CHINK: I will give you double price if you do.
McCall: I will see what I can do.
CHINK: I send good witness over.
McCALL: You had better see the attorney before you do that.
Under such a system, Chinese nationals who refused to pay off corrupt officials often faced trouble getting into the United States. According to an immigrant named Chen Ke, his troubles began when he refused to bribe the interpreter of the Boston customs office. In retaliation, the interpreter told the authorities that Chen Ke possessed fake documents and had him deported to China. Chen Ke later smuggled himself back into America, incurring a debt of $6,500, which took him twenty years to repay.
Such experiences left the Chinese American community with a profound sense of shame, terror, and insecurity. “Whenever my mother would mention it, she’d say ‘Angel Island, shhh,’ ” recalled Paul Chow, a retired engineer who later led an effort to restore the immigration facility as a historical landmark. “I thought it was all one word ‘Angelislandshhh.’ ” He later understood the reason for his family’s embarrassment regarding the detention center: back in 1922, his father had bribed an immigration official to get into the country.
CHAPTER TEN
Work and Survival in the Early Twentieth Century
Through the decades immediately following the passage of the Exclusion Act, the Chinese in America continued to live suspended in a state of cultural limbo, not fully accepted by white American society, yet not able—or not willing—to return to China and sacrifice their American earnings. The strength of the U.S. dollar allowed some to support their families back in China in relative luxury. To the lowest-paid émigrés, the money sent home often assured the survival of family members. Now, with the exclusion laws in place, these men had to face the harsh reality of their strangely split lives. Even visiting their families would put them at the mercy of immigration officers, who could bar their reentry into the United States and cut them off from their treasured source of revenue forever.
There was another factor to consider. As hostile as the laws were in the United States, the political situation in China was far more chaotic an
d dangerous. By the end of the nineteenth century, Japan had bullied China into near submission. In 1895, the defeat of China in the First Sino-Japanese War forced the imperial government to sign the Treaty of Shimonoseki, which ceded to Japan part of Manchuria, four ports, Taiwan, and the Pescadores. But despite mounting pressure from Japan and other aggressors, the Qing government seemed oblivious to the need to build a strong military. The power behind the throne was the Empress Dowager Cixi, who appointed her nephew Guangxu as puppet emperor after her son died under mysterious circumstances. Legendary for her corruption, she used money desperately needed by the Chinese navy to build modern warships to finance instead a massive marble boat to decorate the lake at her summer palace.

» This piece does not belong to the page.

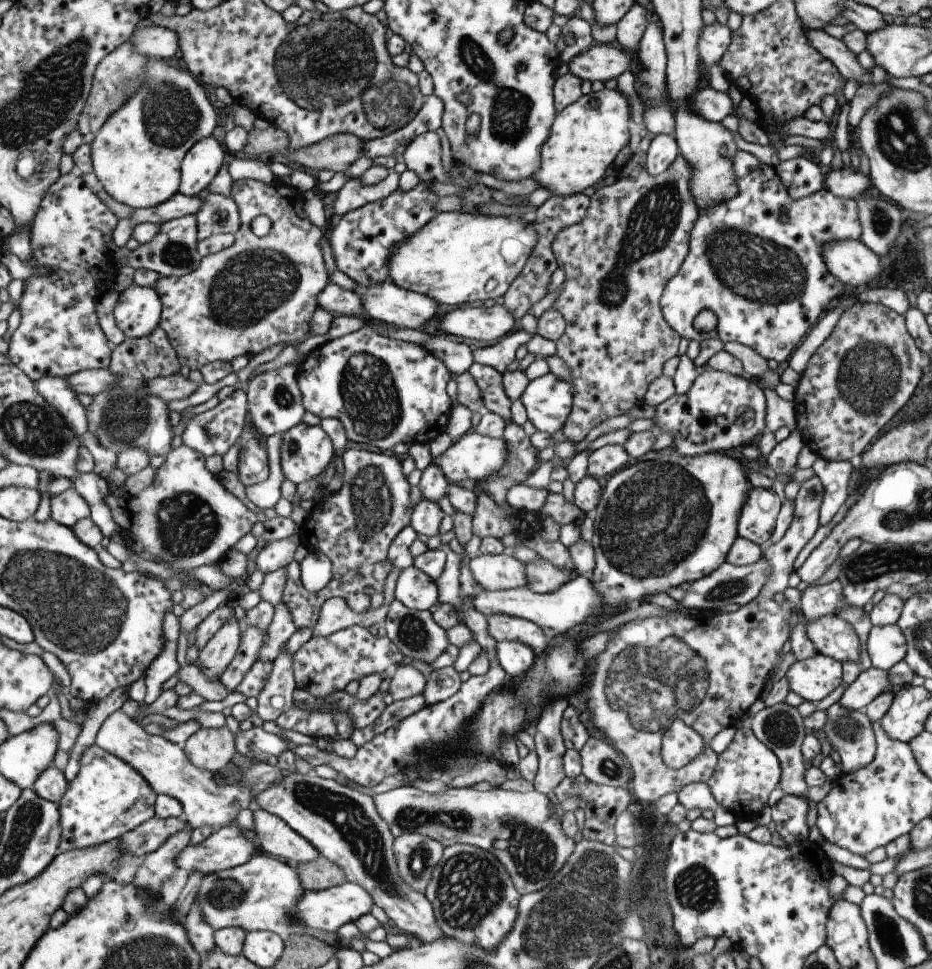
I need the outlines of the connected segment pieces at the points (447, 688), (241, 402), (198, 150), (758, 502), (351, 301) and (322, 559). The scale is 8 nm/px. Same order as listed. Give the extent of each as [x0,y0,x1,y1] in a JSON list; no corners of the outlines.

As popular hatred against the Manchus swelled, a revolution appeared inevitable. In time, the Chinese émigrés would discover that even their marginal status in United States gave them a measure of political power and freedom unthinkable in China. They could organize against the hated Qing regime with less fear of retribution and provide much-needed financial support for political activists. These activists fell into two main groups: the reformers, who wanted to change the Qing from within, and the revolutionaries, who wanted to overthrow the regime entirely.
At the vanguard of the reform movement were two scholars, Kang Youwei and his protégé Liang Qichao. Their initial goal was to save the Qing dynasty through changes in policy. In 1898, Kang convinced the young emperor Guangxu to initiate a series of efforts to modernize Chinese education and national defense, a program known as the Hundred Days’ Reform Movement. Kang also favored the idea of establishing a constitutional monarchy modeled after the government of Meiji Japan.